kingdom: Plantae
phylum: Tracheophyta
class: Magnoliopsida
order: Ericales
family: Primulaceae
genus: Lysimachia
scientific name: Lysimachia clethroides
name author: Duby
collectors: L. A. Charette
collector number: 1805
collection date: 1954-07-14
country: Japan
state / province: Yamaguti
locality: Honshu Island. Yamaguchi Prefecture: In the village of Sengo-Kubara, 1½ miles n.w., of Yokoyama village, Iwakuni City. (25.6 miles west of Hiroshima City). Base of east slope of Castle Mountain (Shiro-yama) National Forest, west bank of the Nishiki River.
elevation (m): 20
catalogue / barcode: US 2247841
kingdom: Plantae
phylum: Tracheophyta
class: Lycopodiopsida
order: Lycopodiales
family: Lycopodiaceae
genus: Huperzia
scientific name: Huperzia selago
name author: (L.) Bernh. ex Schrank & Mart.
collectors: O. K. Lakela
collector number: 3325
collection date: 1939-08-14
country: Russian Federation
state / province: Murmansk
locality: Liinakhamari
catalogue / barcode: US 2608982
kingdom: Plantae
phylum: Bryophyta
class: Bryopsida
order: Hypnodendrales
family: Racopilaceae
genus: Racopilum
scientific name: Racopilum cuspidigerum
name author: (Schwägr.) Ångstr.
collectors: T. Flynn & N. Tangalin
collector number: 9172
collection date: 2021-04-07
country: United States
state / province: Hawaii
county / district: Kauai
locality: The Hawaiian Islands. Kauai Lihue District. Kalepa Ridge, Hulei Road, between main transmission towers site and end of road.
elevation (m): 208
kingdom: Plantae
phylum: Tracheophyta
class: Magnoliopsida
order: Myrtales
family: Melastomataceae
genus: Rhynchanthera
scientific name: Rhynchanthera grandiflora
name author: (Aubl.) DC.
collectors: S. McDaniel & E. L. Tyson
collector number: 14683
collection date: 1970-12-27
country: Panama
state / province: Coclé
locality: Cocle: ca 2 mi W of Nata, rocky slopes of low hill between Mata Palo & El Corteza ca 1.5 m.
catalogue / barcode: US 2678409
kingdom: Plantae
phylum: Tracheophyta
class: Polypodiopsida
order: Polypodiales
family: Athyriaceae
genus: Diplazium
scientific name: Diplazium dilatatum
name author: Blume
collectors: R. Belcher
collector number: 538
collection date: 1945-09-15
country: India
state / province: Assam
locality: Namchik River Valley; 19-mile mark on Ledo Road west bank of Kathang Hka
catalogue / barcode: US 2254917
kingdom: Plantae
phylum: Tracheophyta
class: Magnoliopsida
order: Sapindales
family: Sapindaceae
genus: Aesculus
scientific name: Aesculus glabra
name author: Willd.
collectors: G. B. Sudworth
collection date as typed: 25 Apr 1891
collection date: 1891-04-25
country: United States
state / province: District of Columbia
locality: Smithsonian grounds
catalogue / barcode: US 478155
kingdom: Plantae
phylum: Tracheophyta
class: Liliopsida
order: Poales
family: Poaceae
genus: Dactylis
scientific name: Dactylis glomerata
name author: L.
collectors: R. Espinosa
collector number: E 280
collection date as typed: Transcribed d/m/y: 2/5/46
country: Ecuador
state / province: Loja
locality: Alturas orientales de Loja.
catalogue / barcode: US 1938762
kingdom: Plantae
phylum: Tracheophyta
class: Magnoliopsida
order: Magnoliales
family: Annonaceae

▬▬▬▬▬▬

* Short task
Change "locality" to "site" in everything from the line containing "class: Lycopodiopsida" down to the line containing "genus: Racopilum", and give back only those lines with nothing else altered.

* Final result
class: Lycopodiopsida
order: Lycopodiales
family: Lycopodiaceae
genus: Huperzia
scientific name: Huperzia selago
name author: (L.) Bernh. ex Schrank & Mart.
collectors: O. K. Lakela
collector number: 3325
collection date: 1939-08-14
country: Russian Federation
state / province: Murmansk
site: Liinakhamari
catalogue / barcode: US 2608982
kingdom: Plantae
phylum: Bryophyta
class: Bryopsida
order: Hypnodendrales
family: Racopilaceae
genus: Racopilum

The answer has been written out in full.